Excerpt to read:
----

Singapore, 30 November 2013
Arguments regarding who has the right to fly where and when is nothing new in the aviation world. For example, air space control issues have been acute over Cyprus for a number of years with rival air traffic controllers from the Greek and Turkish sides of the island providing conflicting information to aircraft, increasing the risk of collision in a crowded airspace. So why is China’s declaration of a new Air Defence Identification Zone (ADIZ) in the East China Sea evoking such frenzied response from the US, Japan and South Korea? Why are the other nations of South East Asia reacting against the move to enforce the new ADIZ by China?
What is an ADIZ? They are a legacy of World War II that requires all aircraft intending to enter a designated area to first provide identification and location information to the host country so that it can be determined whether they are a threat to national security or not. Aircraft failing to do so may be considered hostile, potentially leading to their being intercepted, forced to land, or in extremis being shot down. ADIZs are unilaterally declared by nations and no global treaties or agreements define their extent or the rules that apply within such a zone. Further, they are not legally binding, but are customarily adhered to by other nations. It is important to note that an ADIZ is not a territorial claim but is intended to provide a nation with early notification of the location of foreign civilian aircraft entering its national airspace. National airspace typically extends only to 12 nautical miles over open water, the same as a country’s territorial waters. ADIZs have been established so far by more than 20 countries, predominantly ones with maritime borders, and traffic within those zones have so far been conducted without any difficulties.
China announced its new East China Sea ADIZ on Saturday, 23 November. It extends out around 500 kilometres from the nation’s coastline, covers a wide swathe of the East China Sea, and overlaps the ADIZ declared by Japan, South Korea and Taiwan. The declaration of this new zone by China is different in some critical aspects. The most obvious difference is that it overlaps Japan’s ADIZ in the crucial area where both nations claim sovereignty over the islands known as Senkaku in Japan and Diaoyu in China. Therefore, it appears to have been crafted to be purposely contentious and deliberately provocative. Aircraft crossing the overlapping airspace face a situation of either having to notify both the nations, or facing the probability of interception by one or the other nation. This is not a conducive situation for peaceful air movements. The second peculiar aspect of the Chinese ADIZ is that it requires all civilian aircraft entering it to identify themselves, even if they are only passing through the zone with no intent to enter Chinese national airspace. The fundamental premise of an ADIZ is the advance notice of the intention of a foreign aircraft to enter a sovereign state’s national air space. No other declared ADIZs require this kind of notification. The Chinese have also demanded that all non-commercial aircraft, meaning military aircraft, entering the zone also adhere to the notification requirements. These unilateral demands have led to universal condemnation of the Chinese actions.

----

Given information:

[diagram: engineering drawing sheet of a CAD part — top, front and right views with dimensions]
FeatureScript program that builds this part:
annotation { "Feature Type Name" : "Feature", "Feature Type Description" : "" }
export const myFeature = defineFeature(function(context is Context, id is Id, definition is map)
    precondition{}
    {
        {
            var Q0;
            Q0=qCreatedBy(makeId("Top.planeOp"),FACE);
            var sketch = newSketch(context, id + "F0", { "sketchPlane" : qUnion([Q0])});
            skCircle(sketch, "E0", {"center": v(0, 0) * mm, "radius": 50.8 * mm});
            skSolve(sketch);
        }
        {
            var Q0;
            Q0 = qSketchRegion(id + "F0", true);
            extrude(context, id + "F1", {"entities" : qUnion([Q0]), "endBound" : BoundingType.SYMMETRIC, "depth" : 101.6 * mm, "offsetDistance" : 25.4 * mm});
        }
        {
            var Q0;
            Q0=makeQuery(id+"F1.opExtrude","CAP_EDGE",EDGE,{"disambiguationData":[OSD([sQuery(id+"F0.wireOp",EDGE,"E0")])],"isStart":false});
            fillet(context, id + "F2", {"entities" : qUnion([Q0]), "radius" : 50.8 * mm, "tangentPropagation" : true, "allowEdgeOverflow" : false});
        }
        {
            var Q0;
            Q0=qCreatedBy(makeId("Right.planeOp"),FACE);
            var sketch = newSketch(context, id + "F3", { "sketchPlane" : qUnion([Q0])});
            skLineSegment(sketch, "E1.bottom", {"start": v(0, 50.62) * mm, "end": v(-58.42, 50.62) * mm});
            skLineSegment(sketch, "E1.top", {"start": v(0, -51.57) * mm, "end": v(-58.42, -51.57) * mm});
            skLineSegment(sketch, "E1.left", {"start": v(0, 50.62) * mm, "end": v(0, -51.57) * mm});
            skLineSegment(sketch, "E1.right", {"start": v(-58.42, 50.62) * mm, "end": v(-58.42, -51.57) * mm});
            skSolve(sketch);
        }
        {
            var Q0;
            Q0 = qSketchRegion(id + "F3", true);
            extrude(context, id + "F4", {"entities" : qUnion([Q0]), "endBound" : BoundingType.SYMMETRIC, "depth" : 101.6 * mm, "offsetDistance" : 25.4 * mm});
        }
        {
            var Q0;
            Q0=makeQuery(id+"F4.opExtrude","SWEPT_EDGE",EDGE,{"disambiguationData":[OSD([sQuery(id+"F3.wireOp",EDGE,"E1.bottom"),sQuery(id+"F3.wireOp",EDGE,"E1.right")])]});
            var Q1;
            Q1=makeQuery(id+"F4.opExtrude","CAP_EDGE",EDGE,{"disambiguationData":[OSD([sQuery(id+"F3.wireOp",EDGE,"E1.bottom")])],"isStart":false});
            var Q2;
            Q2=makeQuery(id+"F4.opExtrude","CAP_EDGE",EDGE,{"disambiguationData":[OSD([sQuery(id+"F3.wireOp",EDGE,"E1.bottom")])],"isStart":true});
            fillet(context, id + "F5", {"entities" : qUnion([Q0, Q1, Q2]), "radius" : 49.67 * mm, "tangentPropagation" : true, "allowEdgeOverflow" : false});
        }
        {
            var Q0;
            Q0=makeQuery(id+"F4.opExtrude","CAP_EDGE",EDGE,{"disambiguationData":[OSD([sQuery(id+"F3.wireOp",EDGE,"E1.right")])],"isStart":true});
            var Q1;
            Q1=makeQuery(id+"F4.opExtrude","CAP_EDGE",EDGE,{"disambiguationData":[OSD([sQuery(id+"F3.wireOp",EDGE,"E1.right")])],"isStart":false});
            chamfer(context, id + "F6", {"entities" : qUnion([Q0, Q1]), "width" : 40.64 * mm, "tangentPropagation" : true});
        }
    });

----

Exercise set:
A. Answer these questions from the ADIZ article:
(i) How far does national airspace typically extend over open water?
(ii) On what day and date did China announce its new East China Sea zone?
(iii) Over which island have air space control issues been acute for a number of years?
B. Count the lines in the entries that contain the string "depth", with case mattering, and give only the number.
The ADIZ article and the entries were drawn from separate, unrelated sources.

Solutions in order:
A.
(i) 12 nautical miles
(ii) Saturday, 23 November
(iii) Cyprus

B. 2